From my own painful experience, here’s how that looks in practice:

  • Business: “we need an information system to answer Question X!”
  • IT spends several person years building the Question X data mart / warehouse / cube.
  • IT – triumphantly: “Here is your Question X answering system!”
  • Business: “Oh, yeah, thanks. We couldn’t wait around for you, so we have pretty much figured out the answer to Question X by brute force. It’s no longer a problem, but it means that answering new Question Y is very urgent. Can your system answer Question Y?”
  • IT: “No. That will take another $MMM and TTT months.”
  • Business: “Oh for goodness sake!”
  • IT: “Oh for goodness sake!”

So a system that stores data at its finest level of granularity — a specific, serialized product, a customer, a truck, a machine — preserves the flexibility of your Big Data system so that it can help answer questions you have not thought of asking yet. This, in many ways, is the defining value of a Big Data system, and I would strongly advocate for it. The technologies are widely available to allow you to do this on generic hardware, and at very large scales.

So far, so good! But– and you know there would be a but, didn’t you — granular data is necessary, but not sufficient.

As I read articles about Data Lakes, I see many suggesting or implying that you can just throw all your raw data into the lake, and sort it out later on when you know what you want to do with it. I’m afraid not. I think Gartner sums it up best:

“However, while the marketing hype suggests audiences throughout an enterprise will leverage data lakes, this positioning assumes that all those audiences are highly skilled at data manipulation and analysis, as data lakes lack semantic consistency and governed metadata.”

Lets call this first problem “Understanding”. To paraphrase Gartner: unless all your Employees are Statisticians or Data Scientists, all you will get for your Data Lake investment is a big pool of raw data that nobody is equipped to use. And I would go further from my own experience: even for strong Data Scientists, raw, unconnected data will yield little value in the only terms that matter: convincing the organization to invest capital — financial or human — in significant change.
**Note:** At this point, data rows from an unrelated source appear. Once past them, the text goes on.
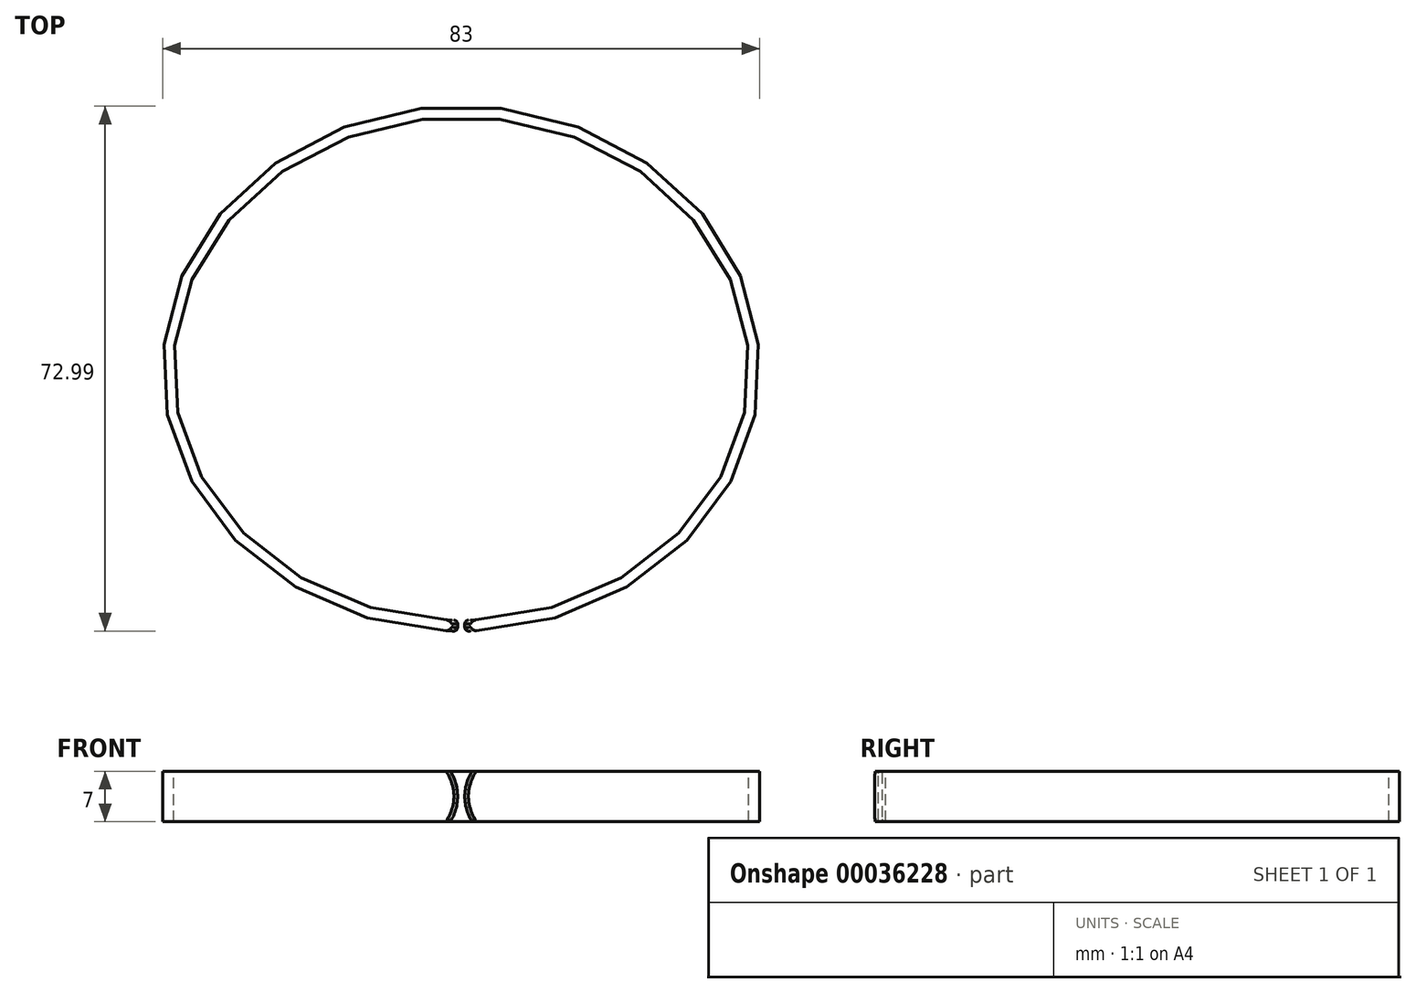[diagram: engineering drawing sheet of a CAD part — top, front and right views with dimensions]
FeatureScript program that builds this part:
annotation { "Feature Type Name" : "Feature", "Feature Type Description" : "" }
export const myFeature = defineFeature(function(context is Context, id is Id, definition is map)
    precondition{}
    {
        {
            var Q0;
            Q0=qCreatedBy(makeId("Top.planeOp"),FACE);
            var sketch = newSketch(context, id + "F0", { "sketchPlane" : qUnion([Q0])});
            skEllipse(sketch, "E0", {"center": v(0, 0) * mm, "majorRadius": 40 * mm, "minorRadius": 35 * mm, "majorAxis": v(1, 0)});
            skEllipse(sketch, "E1", {"center": v(0, 0) * mm, "majorRadius": 41.5 * mm, "minorRadius": 36.5 * mm, "majorAxis": v(1, 0)});
            skLineSegment(sketch, "E2", {"start": v(40, 0) * mm, "end": v(41.5, 0) * mm, "construction": true});
            skLineSegment(sketch, "E3", {"start": v(0, 35) * mm, "end": v(0, 36.5) * mm, "construction": true});
            skSolve(sketch);
        }
        {
            var Q0;
            Q0=qSketchRegion(id+"F0",true);
            extrude(context, id + "F1", {"entities" : qUnion([Q0]), "depth" : 7 * mm});
        }
        {
            var Q0;
            Q0=qCreatedBy(makeId("Front.planeOp"),FACE);
            var sketch = newSketch(context, id + "F2", { "sketchPlane" : qUnion([Q0])});
            skLineSegment(sketch, "E4", {"start": v(0, 0) * mm, "end": v(0, 7) * mm, "construction": true});
            skLineSegment(sketch, "E5", {"start": v(-0.5, 3.5) * mm, "end": v(0.5, 3.5) * mm, "construction": true});
            skPoint(sketch, "E5.startSnap0", {"position": v(0, 3.5) * mm});
            skLineSegment(sketch, "E6", {"start": v(-1.5, 7) * mm, "end": v(1.5, 7) * mm});
            skLineSegment(sketch, "E7", {"start": v(-1.5, 0) * mm, "end": v(1.5, 0) * mm});
            skArc(sketch, "E8", {"start": v(-1.5, 0) * mm, "mid": v(-0.5, 3.5) * mm, "end": v(-1.5, 7) * mm});
            skArc(sketch, "E9", {"start": v(1.5, 7) * mm, "mid": v(0.5, 3.5) * mm, "end": v(1.5, 0) * mm});
            skSolve(sketch);
        }
        {
            var Q0;
            Q0=makeQuery(id+"F2.imprint","IMPRINT",FACE,{"disambiguationData":[TD([[makeQuery(id+"F2.imprint","IMPRINT",EDGE,{"derivedFrom":sQuery(id+"F2.wireOp",EDGE,"E6")}),-1.0]])]});
            var Q1;
            Q1 = qConstructionFilter(qBodyType(qCreatedBy(id + "F2" ,EDGE), BodyType.WIRE), ConstructionObject.NO);
            extrude(context, id + "F3", {"entities" : qUnion([Q0]), "operationType" : NewBodyOperationType.REMOVE, "surfaceEntities" : qUnion([Q1]), "endBound" : BoundingType.THROUGH_ALL, "depth" : 25 * mm});
        }
        {
            var Q0;
            Q0=makeQuery(id+"F3.boolean.opBoolean","COPY",FACE,{"derivedFrom":makeQuery(id+"F3.opExtrude","SWEPT_FACE",FACE,{"disambiguationData":[OSD([sQuery(id+"F2.wireOp",EDGE,"E8")])]})});
            var Q1;
            Q1=makeQuery(id+"F3.boolean.opBoolean","COPY",FACE,{"derivedFrom":makeQuery(id+"F3.opExtrude","SWEPT_FACE",FACE,{"disambiguationData":[OSD([sQuery(id+"F2.wireOp",EDGE,"E9")])]})});
            fillet(context, id + "F4", {"entities" : qUnion([Q0, Q1]), "radius" : .5 * mm, "tangentPropagation" : true, "allowEdgeOverflow" : false});
        }
    });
Unfortunately, I have seen this happen many times, including on some of my own early projects. We built it, but they didn’t come!

This is very discouraging if you want to build useful Big Data systems that can answer many questions, not just the ones you knew to ask beforehand. Why is it so? Because at the very detailed granularity we are talking about — remember: we are swimming right down among things that happened to individual products or people at specific times in specific places — minutes, seconds and even milliseconds matter. If problem P happens at 09:05:36 in location L, then it happened to our Customer, Claire. If it happened at 09:06:04, then it happened to Fred, who isn’t a Customer of ours at all! Lets call this second problem “fragmentation”. It requires a sequence of sometimes heroic assumptions and correlations to go from raw data this ambiguous to a statement such as “Location L is a problem for our Customers, and we should invest $MMM and TTT to fix it!” Most business won’t make that jump. And those that do seriously risk being wrong, resulting in waste and demoralization.

What can be done about these problems, and can they be solved? Luckily, yes. While the problems you will need your Big Data system to solve in the future are unknown, the context that these problems occur in is well known. This needs to be captured and ‘tagged’ to your source data: for every piece of data, you should, at the very least, be able to answer the questions what happened, to what or who, where, when and done by whom. This is how you address the problem of fragmentation. Going further, the standard KPIs that the business uses to measure itself — it’s performance, quality, delivery, Customer experience, etc — should be calculated as the raw data is collected, and linked to its source data in your Data Pool. This is how you address understanding.

In conclusion, a “Big Data Lake” into which raw data is poured to be sorted out later is, in my experience, a waste of money. However a lake into which contextualized information is carefully placed will be a reservoir of knowledge and value for your business.